WORK TASK:
Whenever a line in the records below holds the string "ctitle", copy it out.

[Web document revisions]
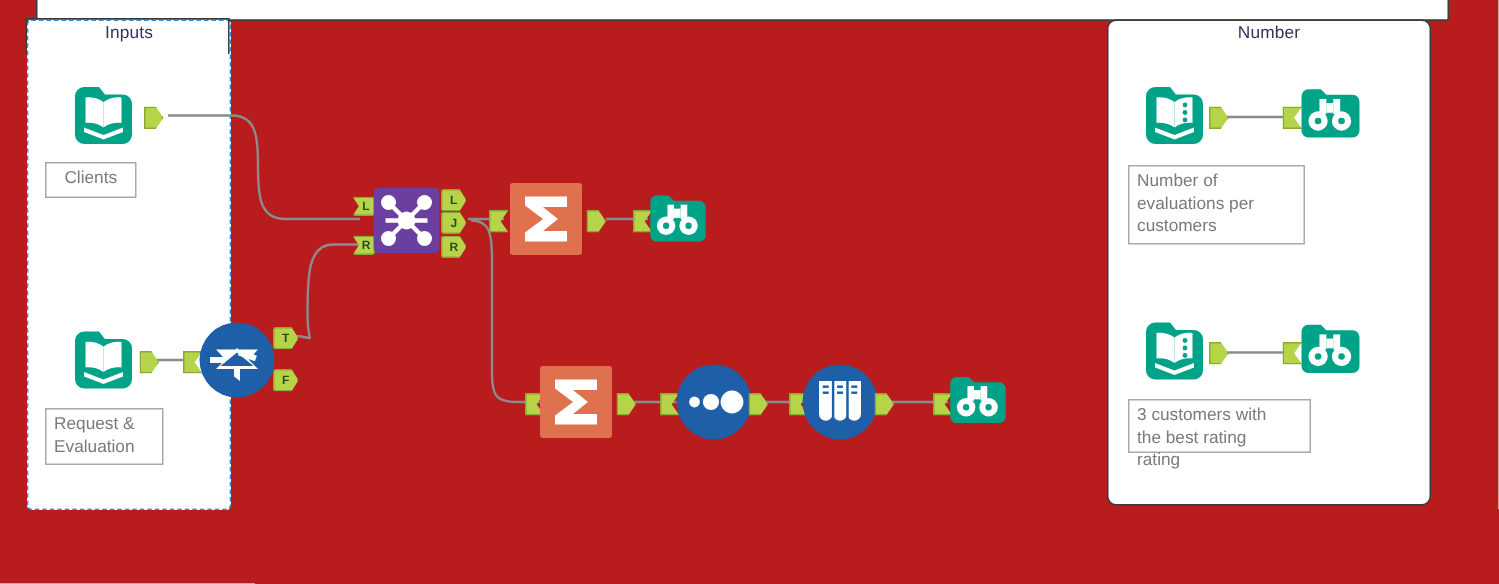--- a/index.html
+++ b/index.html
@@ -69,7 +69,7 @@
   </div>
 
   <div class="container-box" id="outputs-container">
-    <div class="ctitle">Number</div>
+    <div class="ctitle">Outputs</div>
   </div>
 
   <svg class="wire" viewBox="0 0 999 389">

RESULT:
-    <div class="ctitle">Number</div>
+    <div class="ctitle">Outputs</div>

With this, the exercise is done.